Château d'Issan : une audace blanche au cœur de la crise bordelaise
En franchissant les hauts murs et les douves du Château d'Issan, à Margaux-Cantenac en Gironde, on pénètre dans une histoire viticole séculaire. Ce troisième grand cru classé de 1855, autrefois nommé La Mothe-Cantenac au XIIe siècle, a vu son vin servi lors des noces d'Aliénor d'Aquitaine avec Henri Plantagenêt, futur roi d'Angleterre. Rebaptisé Issan à la fin du XVIe siècle, le domaine a toujours produit d'excellents vins rouges sur ses 70 hectares, avant d'oser une révolution récente.
La découverte du 45e parallèle et une inspiration rhodanienne
En 2020, la maison découvre presque par hasard que le 45e parallèle nord traverse son domaine, tout comme il passe par le vignoble de la vallée du Rhône, près de la célèbre colline de l'Hermitage.

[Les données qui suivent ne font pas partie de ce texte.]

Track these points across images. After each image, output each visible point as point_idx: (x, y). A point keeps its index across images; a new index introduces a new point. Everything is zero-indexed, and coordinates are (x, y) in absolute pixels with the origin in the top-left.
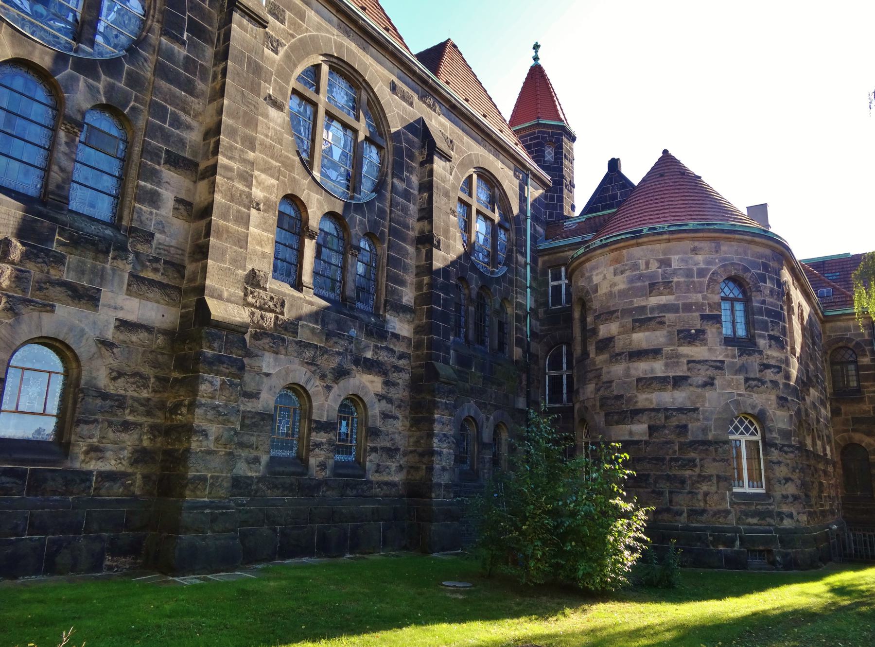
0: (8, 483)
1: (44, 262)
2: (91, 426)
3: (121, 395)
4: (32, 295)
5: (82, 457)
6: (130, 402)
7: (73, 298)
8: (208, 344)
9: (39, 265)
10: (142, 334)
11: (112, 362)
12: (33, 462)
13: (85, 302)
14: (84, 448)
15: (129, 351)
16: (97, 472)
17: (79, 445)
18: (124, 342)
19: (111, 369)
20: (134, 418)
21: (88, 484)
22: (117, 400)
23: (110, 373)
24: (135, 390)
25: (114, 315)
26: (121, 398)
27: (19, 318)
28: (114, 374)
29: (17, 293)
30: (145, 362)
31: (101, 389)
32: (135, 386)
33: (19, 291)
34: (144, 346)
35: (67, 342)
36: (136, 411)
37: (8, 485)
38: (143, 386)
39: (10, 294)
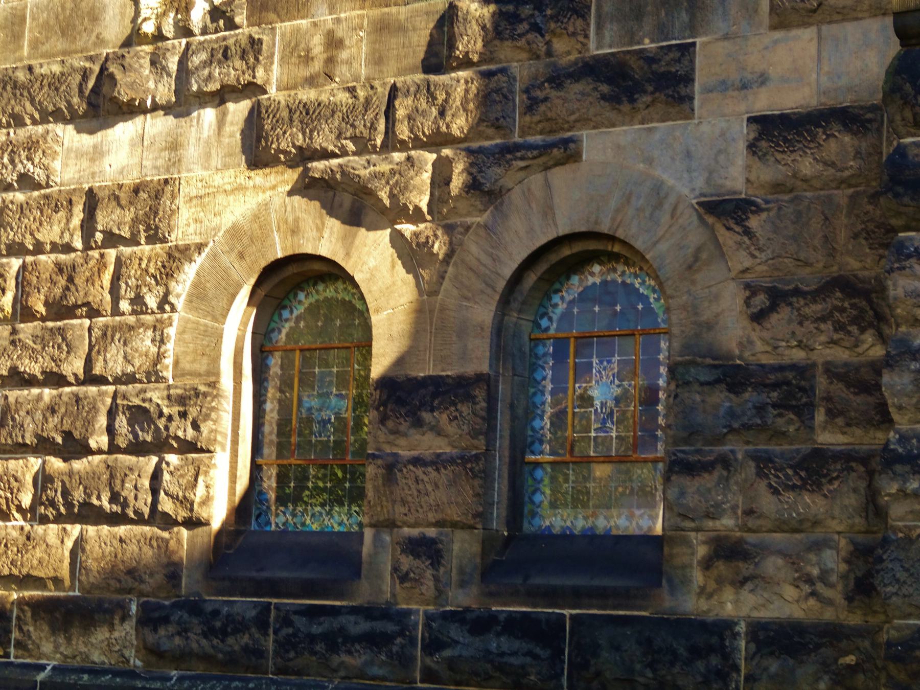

Emmanuel Cruse, directeur général du Château d'Issan, raconte cette révélation : « On s'est dit pourquoi pas un grand blanc ici ? Après avoir dégusté à l'aveugle quelque 35 vins de toutes les régions de France, nous avons choisi les cépages rhodaniens. »
Ainsi est né le « Blanc d'Issan », un assemblage à parts égales de marsanne, roussanne, rolle et viognier, sans aucun cépage bordelais. « L'idée était de faire un beau vin, quitte à s'affranchir des codes », explique Emmanuel Cruse. Le premier millésime, commercialisé en 2024 au prix de 40 euros, offre des arômes de fruits, de fleurs et une minéralité remarquable.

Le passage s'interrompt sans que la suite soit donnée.